Amidst the revelry and aspirations that the Year of the Snake will bring prosperity to China, some might argue it already has. The country's various stock indexes (FXI) are all sharply higher over the past few months, and reports of economic improvement abound. The latest data point, for example, showed a four-fold increase in imports as well as the best month of exports in nearly two years.

And yet, one veteran observer of the country is not all that impressed. Gordon Chang, author of The Coming Collapse of China, paints a much more dour picture that could see this Snake party turning into a Snake bite.

"Yes there will be an uptick. It won't be pronounced though and it won't last long," Chang says in the attached video, "because China is not solving its fundamental economic problems."

For example, he says the country is pouring more money back into infrastructure and property again, something Chang says is ''exactly the wrong thing to do" because it takes China away from its "only sustainable growth model which is a consumption based one."

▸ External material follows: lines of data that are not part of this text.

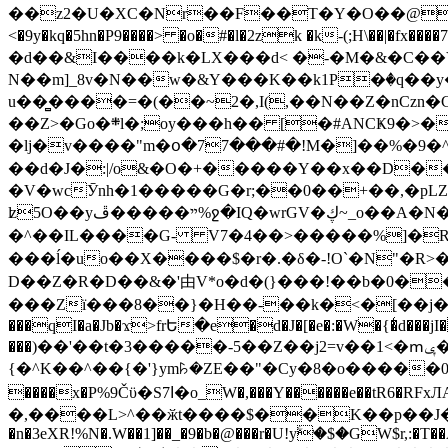
��z2�U�XC�Nr��F��T�Y�O��@�,�p���o
<�9y�kq�5hn�P9����> �o�#�l�2zk �k-(;H\��|�fx����7�ż��ޭ(!����W׎�+5^l{��5]V�%i�>�����1��� 
�d��&I����k�LX���d< �-�M�&�C��Y�
N��m]_8v�N��w�&Y���K��k1P�ٛ�q��y
u��̻����=�(��~2�,I(,��N��Z�nCz
��Z>�Go�܍l�;oy���h�� [�#ANCҜ9�>�@�U
�lj�v����"m�օ�77���#�!M�]��%�9�^
��d�J�:|/o&�O�+�����Y��x��D�
�V�wcӮnh�1�����G�r;��0��+��,�pLZH
ʫ
5O��yײ�����ڦ%ջ�IQ�wrGV�ڮ~_o��А�N��{�Œ���&�m�v��ֶI������S��q�#�D�M�R&"��쨈
�^��IL����G- V7�4��>�����
%]�R
���ĺ�uo��X����$�r�.�δ�-!O`�N"�R>�����<ܾϽ�έ挧)��3��:�X
D��Z�R�D��&�'由V*o�d�(}���!��b�0��t��}�x� Б
���Zї���8��}�H��-��k�<�[��j�쪡(�
���qI�a�Jb�ϫ>frԵ�e�d�J�[�e�:�W�{�̾d���jI�
���)��'��t�3�����-5��Z��j2=v��1<�ՠݷ�� o�i��Je/��J �=�y�c:O �����`ǭ=l����V?� �Z�t��X�/�`���K�br�0����#�7
{�^K��^��{�'}ym꘥�ZE��"�Cy�8�o�����03� 
����x�P%9Čϋ�S7ߊ�o_W�,���Y������e��tR6�RFxЛĄ�?�e��%���i�K�s�:�|�H3q�P�V၂��,c�@V_6��$}
�,����L>^��ӂt����$��K��p��J�ޔ��B��Ņ��F��Ɨ ;�(��-�r�4{s=*`��� mP�Q�j�GT�qx<��7�gΟ�h$O
�n�3eXR!%N�.W��1]��_�9�b�@���r�U!yۧ�̛$�GW$r,:�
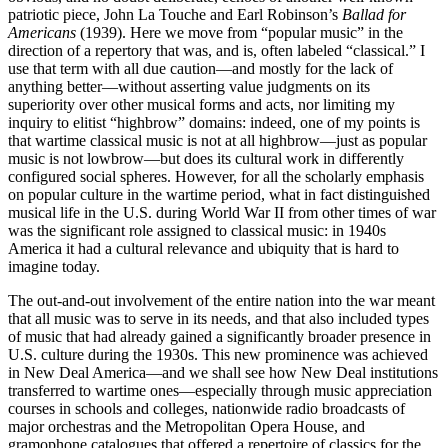
patriotic piece, John La Touche and Earl Robinson’s
Ballad for
Americans
(1939). Here we move from “popular music” in the
direction of a repertory that was, and is, often labeled “classical.” I
use that term with all due caution—and mostly for the lack of
anything better—without asserting value judgments on its
superiority over other musical forms and acts, nor limiting my
inquiry to elitist “highbrow” domains: indeed, one of my points is
that wartime classical music is not at all highbrow—just as popular
music is not lowbrow—but does its cultural work in differently
configured social spheres. However, for all the scholarly emphasis
on popular culture in the wartime period, what in fact distinguished
musical life in the U.S. during World War II from other times of war
was the significant role assigned to classical music: in 1940s
America it had a cultural relevance and ubiquity that is hard to
imagine today.
The out-and-out involvement of the entire nation into the war meant
that all music was to serve in its needs, and that also included types
of music that had already gained a significantly broader presence in
U.S. culture during the 1930s. This new prominence was achieved
in New Deal America—and we shall see how New Deal institutions
transferred to wartime ones—especially through music appreciation
courses in schools and colleges, nationwide radio broadcasts of
major orchestras and the Metropolitan Opera House, and
gramophone catalogues that offered a repertoire of classics for the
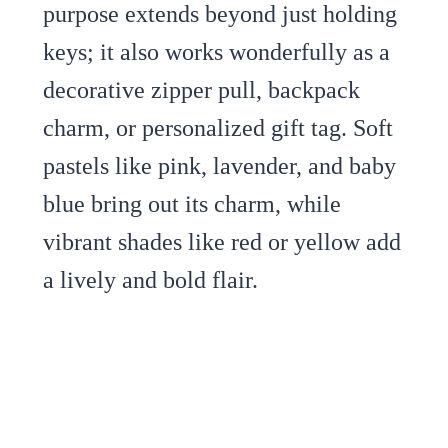
purpose extends beyond just holding
keys; it also works wonderfully as a
decorative zipper pull, backpack
charm, or personalized gift tag. Soft
pastels like pink, lavender, and baby
blue bring out its charm, while
vibrant shades like red or yellow add
a lively and bold flair.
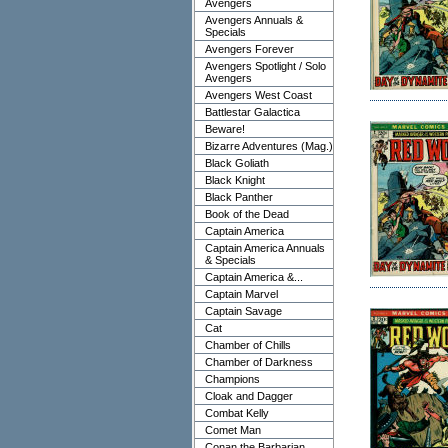
Avengers
Avengers Annuals &
Specials
Avengers Forever
Avengers Spotlight / Solo
Avengers
Avengers West Coast
Battlestar Galactica
Beware!
Bizarre Adventures (Mag.)
Black Goliath
Black Knight
Black Panther
Book of the Dead
Captain America
Captain America Annuals
& Specials
Captain America &...
Captain Marvel
Captain Savage
Cat
Chamber of Chills
Chamber of Darkness
Champions
Cloak and Dagger
Combat Kelly
Comet Man
Conan the Barbarian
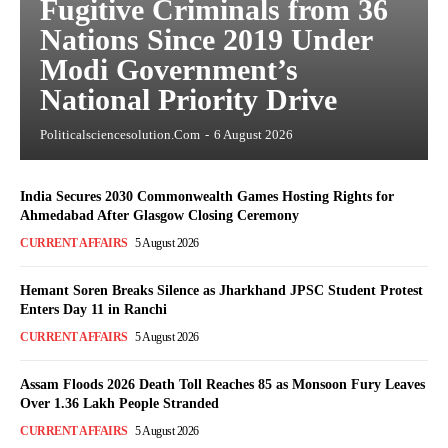
Fugitive Criminals from 36
Nations Since 2019 Under
Modi Government’s
National Priority Drive
Politicalsciencesolution.com
-
6 August 2026
India Secures 2030 Commonwealth Games Hosting Rights for
Ahmedabad After Glasgow Closing Ceremony
CURRENT AFFAIRS
5 August 2026
Hemant Soren Breaks Silence as Jharkhand JPSC Student Protest
Enters Day 11 in Ranchi
CURRENT AFFAIRS
5 August 2026
Assam Floods 2026 Death Toll Reaches 85 as Monsoon Fury Leaves
Over 1.36 Lakh People Stranded
CURRENT AFFAIRS
5 August 2026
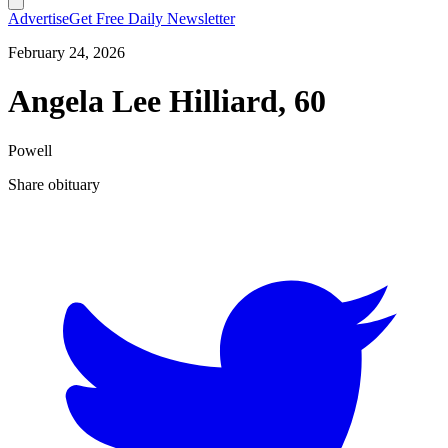
Advertise
Get Free Daily Newsletter
February 24, 2026
Angela Lee Hilliard, 60
Powell
Share obituary
T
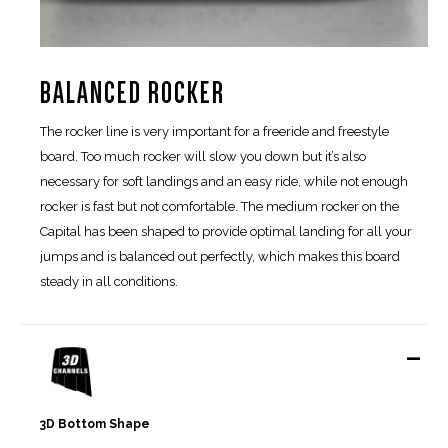
BALANCED ROCKER
The rocker line is very important for a freeride and freestyle
board. Too much rocker will slow you down but it’s also
necessary for soft landings and an easy ride, while not enough
rocker is fast but not comfortable. The medium rocker on the
Capital has been shaped to provide optimal landing for all your
jumps and is balanced out perfectly, which makes this board
steady in all conditions.
-
3D Bottom Shape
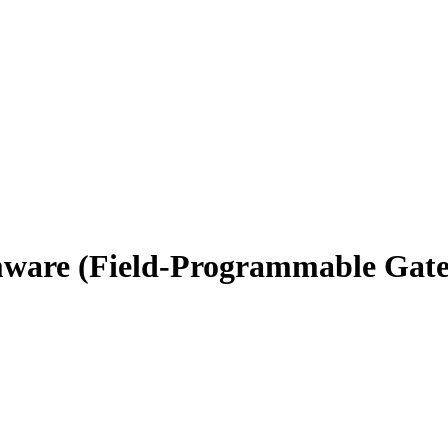
rmware (Field-Programmable Gat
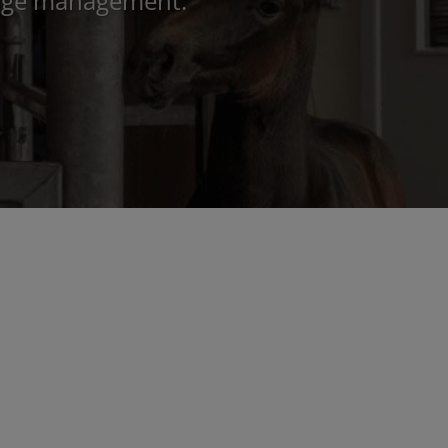
image management.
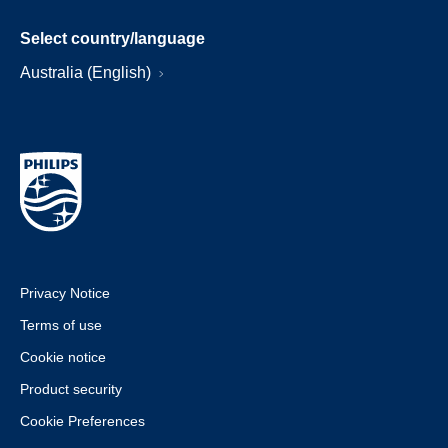
Select country/language
Australia (English)
Privacy Notice
Terms of use
Cookie notice
Product security
Cookie Preferences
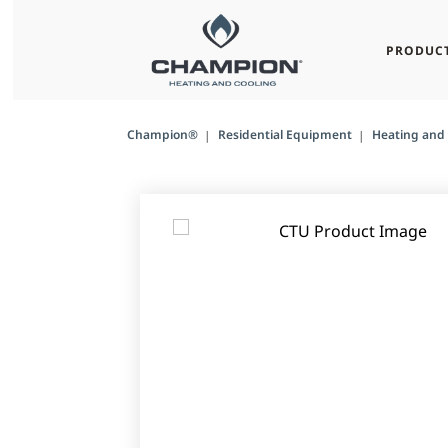
PRODUC
Champion®
Residential Equipment
Heating and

Add in the fact the he feels the new Communist party conservatives will continue to make the environment very difficult for investors. "Chinese leaders will talk reform but they're not actually going to implement reform," he says.

Chang is also monitoring the impacts of a "negative feedback loop" which he says is hindering growth too. "You have a slumping economy causing a crisis of legitimacy (which is) causing Chinese leaders to fall back on nationalism, which means increasing friction with other countries, and that friction is aggravating China's economic problems," he explains.

Despite its problems, a bad year of Chinese growth would still be a great year for most countries and even Chang concedes that some companies will still do well there. "But not the big ones like Caterpillar," he says, which has already begun downplaying the importance of its business there after taking a big, costly hit.